The Vanguard was one of the best known of the older wooden wall sealing steamers, and in 37 years "to the ice" brought in nearly half a million seals. She was registered at 550 tons, measured 160 feet long, and was owned by Baine Johnston & Company, St. John's. The Vanguard was crushed in heavy ice and went down without loss of life at the seal fishery on April 12, 1909, with 7,000 seals on board. Note the barrels high on the main mast and fore mast used for sighting seals and for navigating through the ice fields. She is shown here leaving for the ice fields in 1902.

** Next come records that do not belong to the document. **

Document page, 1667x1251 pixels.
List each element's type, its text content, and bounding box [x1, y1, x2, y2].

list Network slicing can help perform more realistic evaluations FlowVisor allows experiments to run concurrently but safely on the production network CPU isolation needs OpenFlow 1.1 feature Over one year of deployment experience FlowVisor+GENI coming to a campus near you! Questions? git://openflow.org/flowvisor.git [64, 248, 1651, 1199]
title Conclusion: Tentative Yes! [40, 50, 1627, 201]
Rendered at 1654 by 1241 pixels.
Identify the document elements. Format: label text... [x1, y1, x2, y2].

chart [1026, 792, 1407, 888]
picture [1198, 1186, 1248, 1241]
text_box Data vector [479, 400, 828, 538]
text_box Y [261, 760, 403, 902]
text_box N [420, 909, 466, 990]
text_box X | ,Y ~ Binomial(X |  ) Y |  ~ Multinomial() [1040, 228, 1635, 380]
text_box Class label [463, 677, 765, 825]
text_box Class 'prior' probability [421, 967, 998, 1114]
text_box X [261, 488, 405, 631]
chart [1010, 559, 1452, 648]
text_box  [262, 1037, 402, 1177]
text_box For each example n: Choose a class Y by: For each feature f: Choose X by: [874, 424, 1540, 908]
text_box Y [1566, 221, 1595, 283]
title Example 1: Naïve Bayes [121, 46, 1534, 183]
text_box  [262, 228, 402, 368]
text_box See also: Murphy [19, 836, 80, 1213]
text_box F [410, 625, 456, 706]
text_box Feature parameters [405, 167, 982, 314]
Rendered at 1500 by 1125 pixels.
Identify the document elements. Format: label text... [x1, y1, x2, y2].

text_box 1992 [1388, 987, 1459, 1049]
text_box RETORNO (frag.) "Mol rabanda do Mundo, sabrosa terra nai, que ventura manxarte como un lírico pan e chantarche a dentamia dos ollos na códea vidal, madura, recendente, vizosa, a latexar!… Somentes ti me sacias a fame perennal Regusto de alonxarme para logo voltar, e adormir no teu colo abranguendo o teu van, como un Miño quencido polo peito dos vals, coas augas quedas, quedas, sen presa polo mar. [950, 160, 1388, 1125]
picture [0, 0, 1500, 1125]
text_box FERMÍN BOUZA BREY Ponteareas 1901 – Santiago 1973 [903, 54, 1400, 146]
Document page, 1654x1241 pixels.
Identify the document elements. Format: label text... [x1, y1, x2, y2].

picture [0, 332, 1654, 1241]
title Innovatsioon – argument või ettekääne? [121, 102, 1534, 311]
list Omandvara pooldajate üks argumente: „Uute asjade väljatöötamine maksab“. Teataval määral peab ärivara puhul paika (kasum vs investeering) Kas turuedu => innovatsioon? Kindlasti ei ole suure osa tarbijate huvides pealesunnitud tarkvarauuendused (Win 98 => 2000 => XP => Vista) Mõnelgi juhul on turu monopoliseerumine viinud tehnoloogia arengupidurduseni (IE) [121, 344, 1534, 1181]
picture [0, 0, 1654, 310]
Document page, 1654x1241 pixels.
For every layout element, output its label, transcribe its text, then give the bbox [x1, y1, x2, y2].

The wooden walls were a remarkable brand of ship. In many cases they were built for other purposes such as Arctic whaling out of Dundee but once purchased by Newfoundland merchants, they were massively refitted and rebuilt to make them into the finest of ice breakers. Many of them engaged in Arctic whaling during the summers and they were in particular demand for Arctic exploration expeditions. Probably the most widely known voyage of this nature by a wooden wall was that of the Terra Nova which carried Robert Scott on his expedition to the Antarctic in 1910-1913. Similarly Newfoundland sealers - both officers and crews - were in international demand for navigating the ice fields. Robert Peary somewhat reluctantly illustrated this point when he wrote of his famous "All American" Polar expedition of 1908-1909:
It is a great satisfaction to me that this whole expedition, together with the ship, was American from start to finish. We did not purchase a Newfoundland or Norwegian sealer and fix it over for our purposes, as in the case of other expeditions. The Roosevelt was built of American timber in an American shipyard, engined by an American firm with American metal, and constructed on American designs. Even the most trivial items of supplies were of American manufacture. As regards personnel almost the same can be said. Though Captain Bartlett and the crew were Newfoundlanders, the Newfoundlanders are our next-door neighbours and essentially our first cousins. This expedition went north in an American-built ship, by the American route, in command of an American, to secure if possible, an American trophy.
Even the most accommodating reader would find difficulty in trying to reconcile Peary's contradictions. Of fifty-eight wooden walls that served the sealing industry in the past century about fifty were lost at sea, most in the ice fields. The ironclad steamers proved to be uneconomical as the seal harvest declined, and most were disposed of during World War I.